Mas ele pode ser lido em qualquer tempo — em março, em agosto, no meio de uma semana difícil ou num dia comum —, pois não trata apenas do começo de um ano.
Quero falar com você sobre o começo de algo mais essencial: uma disposição interior.
O início do ano é apenas o pretexto. Um pretexto conveniente, é verdade, psicologicamente forte. Mas ainda assim, um pretexto. O que importa aqui não é o calendário, e sim o modo como decidimos agir diante da vida.
Boécio na prisão: quando a Filosofia ensina a começar de verdade
Boécio escreveu A Consolação da Filosofia em uma situação pouco favorável a discursos otimistas. Preso, injustamente acusado, privado de cargos, honra e futuro visível, ele se encontrava no ponto exato em que muitas de nossas ilusões sobre “bons começos” pareceriam piada de mau gosto.
É nesse contexto que a Filosofia, de maneira personificada, aparece para lhe dizer algo pelo menos desconcertante: o problema não está nas circunstâncias, mas no critério com que julgamos as circunstâncias.
Ao longo da obra, a Filosofia conduz Boécio a uma tese exigente e certamente ofensiva para a sensibilidade moderna: não existe verdadeira desgraça para o homem virtuoso.
Tudo o que lhe acontece — inclusive a perda, o fracasso, a mudança abrupta de rumo — pode ser integrado ao seu aperfeiçoamento moral.
Não que o sofrimento seja bom em si, obviamente; mas o homem bom sabe o que fazer com aquilo que lhe acontece.
Por que a fortuna só existe para o homem bom
O ponto mais desafiador do argumento da Filosofia é que aquilo que chamamos de “fortuna” não é boa ou má em si mesma. Ela só se torna boa ou má conforme o caráter de quem a recebe.
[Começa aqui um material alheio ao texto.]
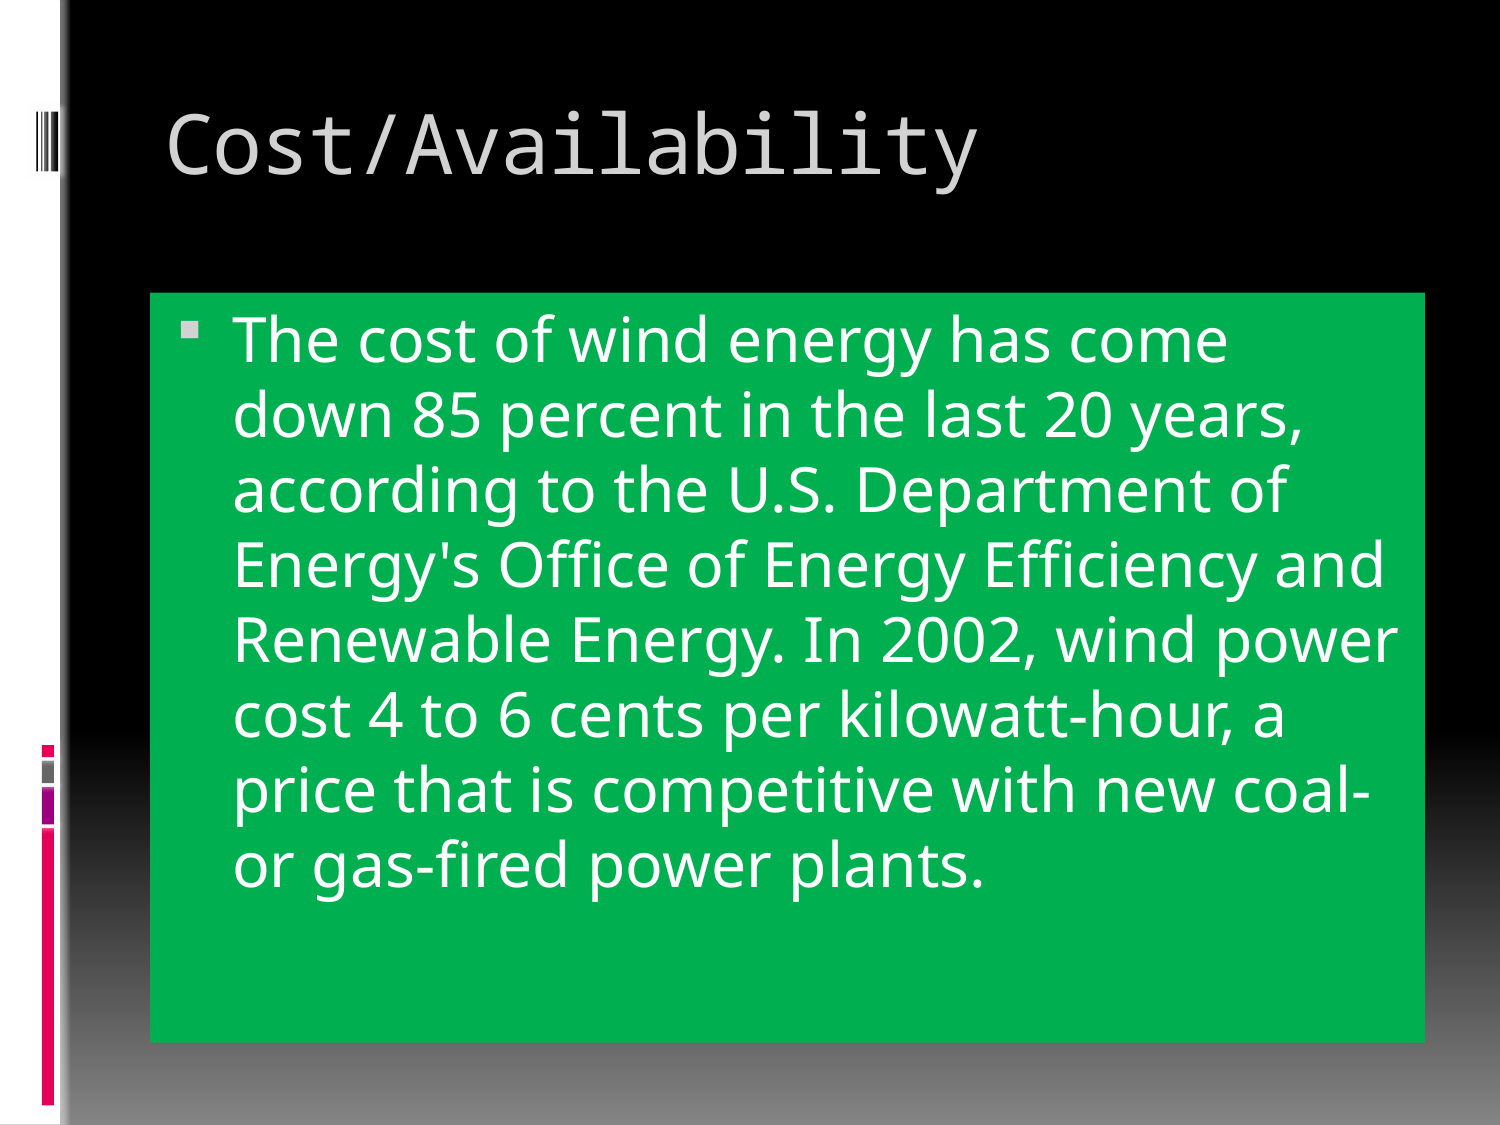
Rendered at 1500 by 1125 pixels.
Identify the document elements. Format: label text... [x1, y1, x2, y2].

title Cost/Availability [150, 83, 1425, 234]
list The cost of wind energy has come down 85 percent in the last 20 years, according to the U.S. Department of Energy's Office of Energy Efficiency and Renewable Energy. In 2002, wind power cost 4 to 6 cents per kilowatt-hour, a price that is competitive with new coal- or gas-fired power plants. [150, 292, 1425, 1043]
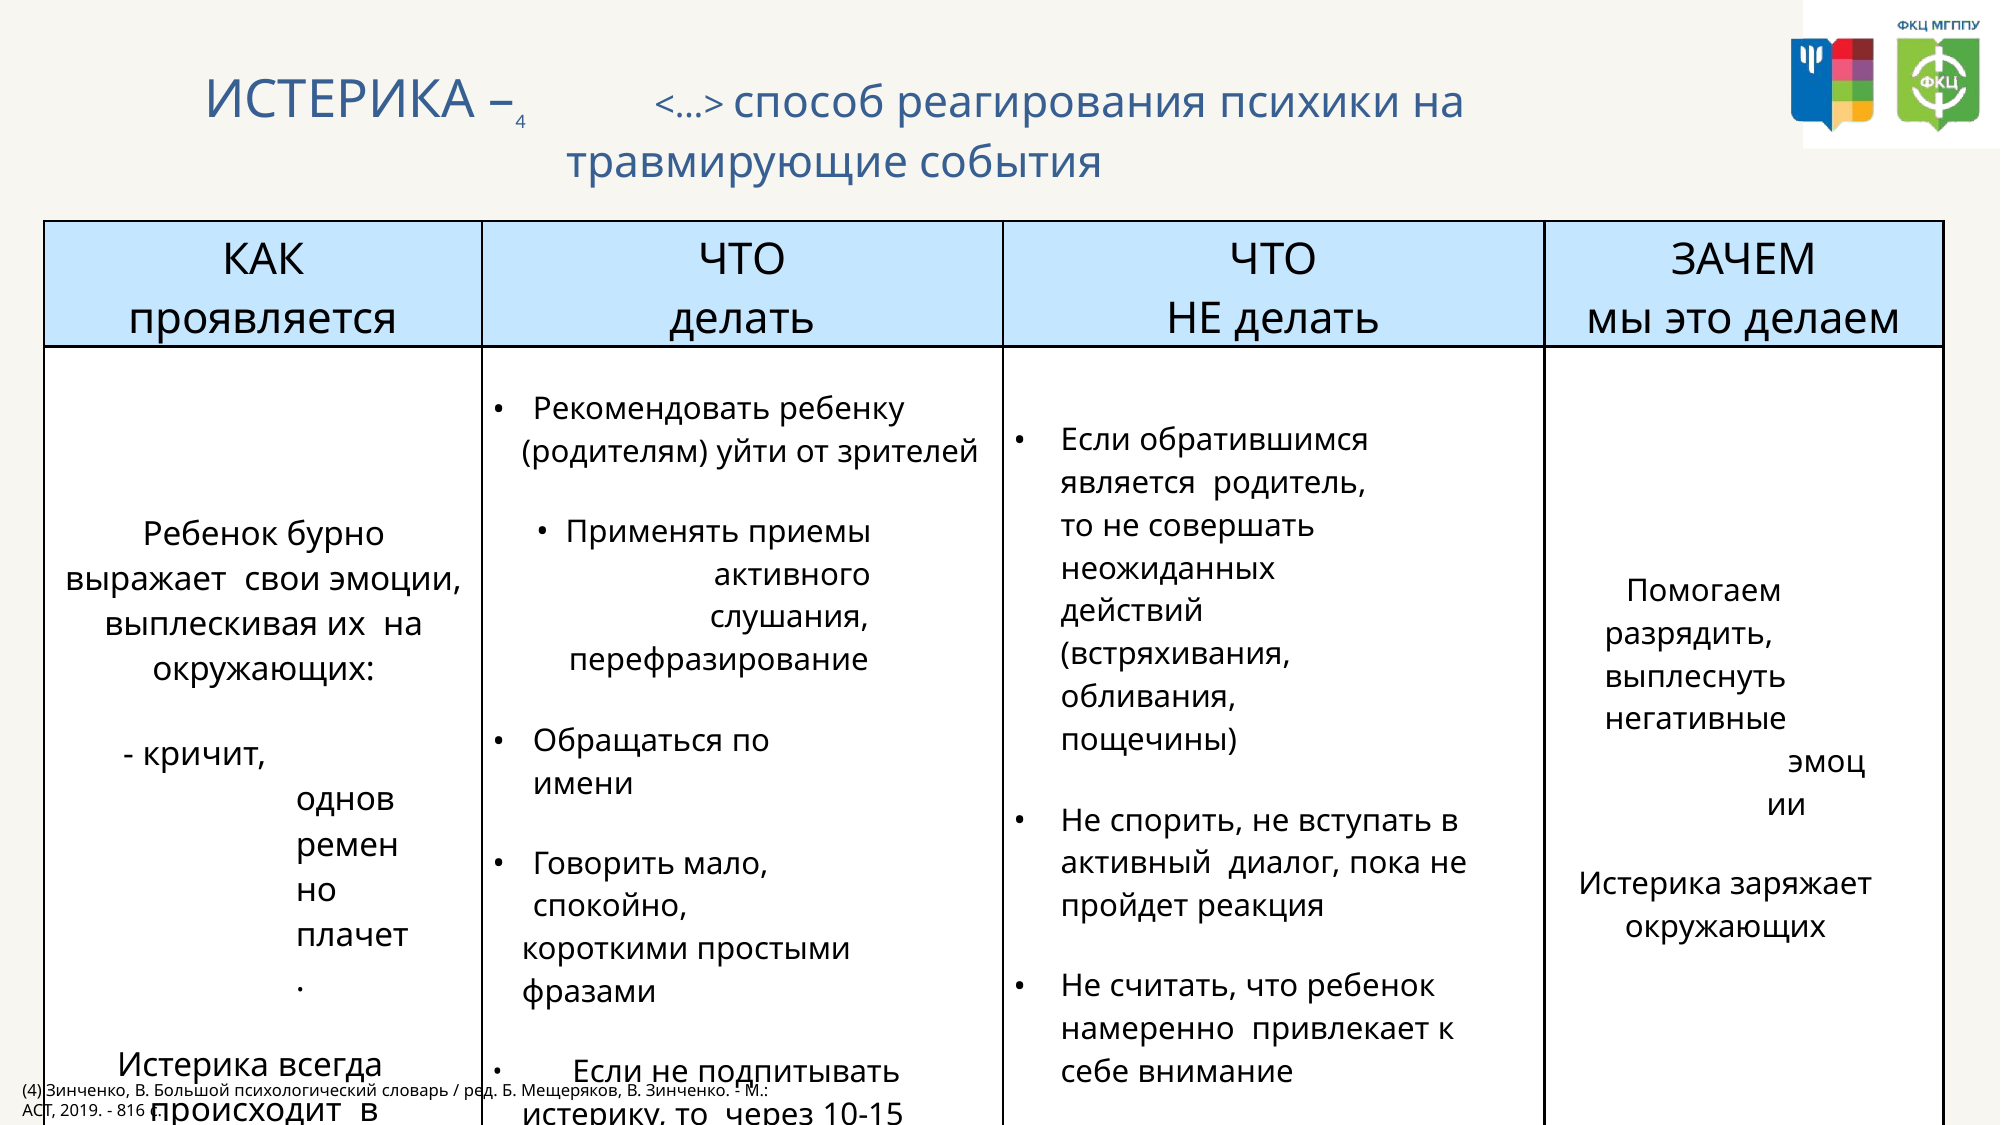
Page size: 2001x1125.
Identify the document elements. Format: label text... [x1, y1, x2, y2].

table_header ЗАЧЕМ мы это делаем [1546, 222, 1942, 345]
table_cell Помогаем разрядить, выплеснуть негативные эмоции Истерика заряжает окружающих [1546, 348, 1942, 1125]
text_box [1773, 0, 2000, 150]
table_header КАК проявляется [45, 222, 481, 345]
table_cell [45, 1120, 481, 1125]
table_cell Рекомендовать ребенку (родителям) уйти от зрителей Применять приемы активного слушания, перефразирование Обращаться по имени Говорить мало, спокойно, короткими простыми фразами Если не подпитывать истерику, то через 10-15 минут наступает упадок сил Дать ребенку отдохнуть [483, 348, 1002, 1125]
table_header ЧТО делать [483, 222, 1002, 345]
text_box (4) Зинченко, В. Большой психологический словарь / ред. Б. Мещеряков, В. Зинченко. - М.: АСТ, 2019. - 816 c. [20, 1078, 789, 1120]
table_cell Если обратившимся является родитель, то не совершать неожиданных действий (встряхивания, обливания, пощечины) Не спорить, не вступать в активный диалог, пока не пройдет реакция Не считать, что ребенок намеренно привлекает к себе внимание Не обесценивать и не подавлять реакции фразами: «успокойся», «возьми себя в руки», «так нельзя» [1004, 348, 1543, 1125]
text_box [0, 0, 2000, 1125]
title ИСТЕРИКА –4 <…> способ реагирования психики на травмирующие события [113, 29, 1553, 220]
table_cell Ребенок бурно выражает свои эмоции, выплескивая их на окружающих: - кричит, одновременно плачет. Истерика всегда происходит в присутствии зрителей [45, 348, 481, 1078]
table_header ЧТО НЕ делать [1004, 222, 1543, 345]
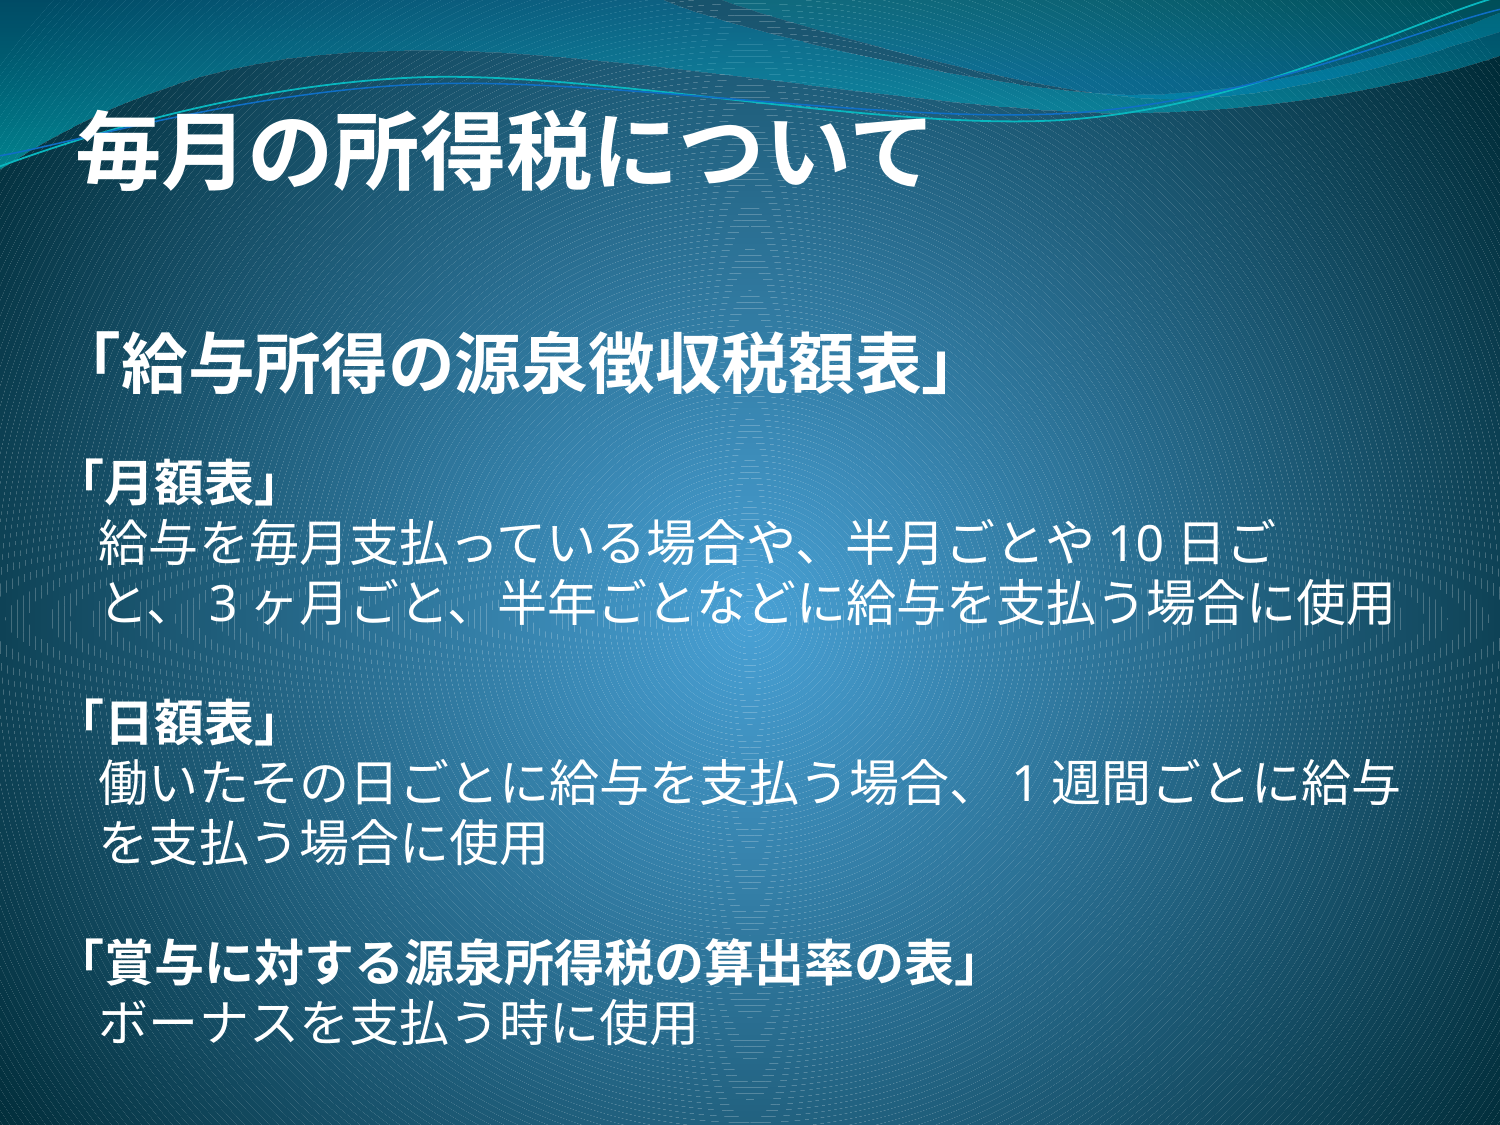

A mesma situação externa produz efeitos opostos em pessoas diferentes. Para o homem virtuoso, a fortuna favorável é ocasião de gratidão e retidão; a adversa, ocasião de fortalecimento, correção e lucidez.
Por sua vez, para o homem vicioso, a fortuna favorável alimenta o vício; a adversa revela ou pune aquilo que já estava desordenado.
Por isso, a Filosofia postula algo aparentemente paradoxal: a fortuna nunca prejudica o homem bom. Tudo o que chega até ele (inclusive aquilo que chamamos de “começo difícil”) concorre para o seu crescimento.
É nessa chave que o sofrimento de Boécio na prisão é reinterpretado, deixando de parecer uma injustiça última, e passando a ser vista com olhar pedagógico, capaz de reorganizar seus afetos, seus desejos e sua visão de mundo.
O que isso tem a ver com o início de um ano
Boécio nos ajuda a deslocar o foco do entusiasmo inicial (tão comum no começo do ano!) para algo mais sólido: o compromisso disciplinado com a razão e com o bem.
A verdadeira boa fortuna não está na empolgação, mas na constância. Não está na promessa grandiosa, mas na decisão reiterada.
De fato, início de ano é um momento propício para assumir bons compromissos, uma vez que nós mudamos nossa disposição diante do tempo. Nada como a sensação de página em branco, de possibilidade, de reordenação...
Mas a maturidade consiste em perceber que novos começos não pertencem ao calendário. Eles pertencem à vontade. A qualquer momento podemos decidir ser mais atentos, mais disciplinados, mais virtuosos.
E é exatamente assim que a vida deve acontecer.
Cair, claudicar, voltar: o gráfico precisa ser ascendente
Ao longo do ano, não caminharemos em linha reta. Vamos cair. Vamos claudicar. Em alguns momentos, aderiremos à virtude; em outros, ao vício. Vamos nos arrepender, corrigir o rumo, retomar o esforço.
O critério não é a perfeição instantânea, mas a tendência geral do movimento positivo. O que importa é que o gráfico seja ascendente, ainda que irregular. Que estejamos, no conjunto, rumo ao bem, rumo ao desenvolvimento, rumo à maturidade.
Se fizermos isso, talvez possamos dizer que honramos a lição da Filosofia oferecida a Boécio na prisão.
E, mais importante ainda, que honramos a Deus, que não exige de nós entusiasmos momentâneos, mas fidelidade perseverante.